SELECTED TEXT:
Brands currently listed as WUI-compliant include AZEK, TimberTech, Fiberon, Trex (Transcend and Select lines), and Envision. Not every product line from these manufacturers qualifies. TimberTech’s Harvest, Porch, and certain Reserve collections are WUI-compliant, while the Vintage and Landmark collections carry Class A ratings but may serve different code requirements. If you’re building in a fire-prone area, check your local jurisdiction’s approved product list rather than relying on a general fire rating alone.
It’s worth noting that even solid wood decking can meet WUI standards under specific conditions. Redwood and western red cedar with a Class B flame spread rating qualify when installed over Douglas Fir joists (minimum 2×6) spaced 24 inches or less apart. So composite isn’t your only option in fire zones, but it generally outperforms wood without requiring specific framing conditions.
Grills, Fire Pits, and Everyday Heat Sources
The more practical concern for most homeowners isn’t a wildfire. It’s whether a grill, fire pit, or dropped cigarette will damage or ignite their deck. Composite decking can scorch, melt, or discolor when exposed to concentrated heat, even if it doesn’t burst into flames. A hot charcoal briquette that rolls off a grill won’t typically ignite the board, but it will leave a permanent mark.

WHAT THIS EXERCISE ASKS:
1. List every brand that the decking passage names as currently WUI-compliant.
2. Summarize the decking passage in two sentences.
3. Reproduce the decking passage word for word, starting with "Grills, Fire Pits, and" and going on through "a permanent mark.".

DATA SUPPLIED:

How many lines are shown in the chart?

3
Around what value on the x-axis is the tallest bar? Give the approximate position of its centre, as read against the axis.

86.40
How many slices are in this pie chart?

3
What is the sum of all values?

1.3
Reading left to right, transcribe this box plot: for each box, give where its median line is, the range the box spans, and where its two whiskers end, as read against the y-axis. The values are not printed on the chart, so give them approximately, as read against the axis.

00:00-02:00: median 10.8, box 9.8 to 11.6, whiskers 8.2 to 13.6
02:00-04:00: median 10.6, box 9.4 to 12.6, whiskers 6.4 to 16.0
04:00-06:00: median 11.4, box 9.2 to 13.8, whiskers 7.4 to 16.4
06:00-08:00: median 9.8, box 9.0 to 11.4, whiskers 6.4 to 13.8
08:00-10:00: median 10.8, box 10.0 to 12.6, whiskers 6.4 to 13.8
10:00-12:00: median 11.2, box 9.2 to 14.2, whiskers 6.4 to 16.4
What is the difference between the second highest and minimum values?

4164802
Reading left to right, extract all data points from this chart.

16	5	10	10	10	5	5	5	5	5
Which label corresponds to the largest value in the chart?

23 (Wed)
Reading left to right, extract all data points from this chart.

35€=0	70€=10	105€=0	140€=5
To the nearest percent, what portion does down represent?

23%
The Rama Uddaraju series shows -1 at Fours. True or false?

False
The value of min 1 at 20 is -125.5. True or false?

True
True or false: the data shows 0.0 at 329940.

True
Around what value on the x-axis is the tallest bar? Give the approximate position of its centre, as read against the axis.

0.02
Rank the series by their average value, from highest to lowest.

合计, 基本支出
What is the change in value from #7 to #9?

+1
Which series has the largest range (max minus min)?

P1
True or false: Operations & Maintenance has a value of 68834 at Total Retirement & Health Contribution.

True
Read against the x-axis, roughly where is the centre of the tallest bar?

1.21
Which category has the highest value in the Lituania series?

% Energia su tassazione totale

SOLUTIONS TO THE EXERCISE:
1. AZEK, TimberTech, Fiberon, Trex, Envision

2. Several composite brands, including AZEK, TimberTech, Fiberon, Trex and Envision, have WUI-compliant lines, though not every product line qualifies. Solid redwood or western red cedar can also meet WUI standards over suitably sized and spaced Douglas Fir joists, and composite boards can still scorch, melt or discolor under concentrated heat from grills, fire pits or dropped cigarettes.

3.
Grills, Fire Pits, and Everyday Heat Sources
The more practical concern for most homeowners isn’t a wildfire. It’s whether a grill, fire pit, or dropped cigarette will damage or ignite their deck. Composite decking can scorch, melt, or discolor when exposed to concentrated heat, even if it doesn’t burst into flames. A hot charcoal briquette that rolls off a grill won’t typically ignite the board, but it will leave a permanent mark.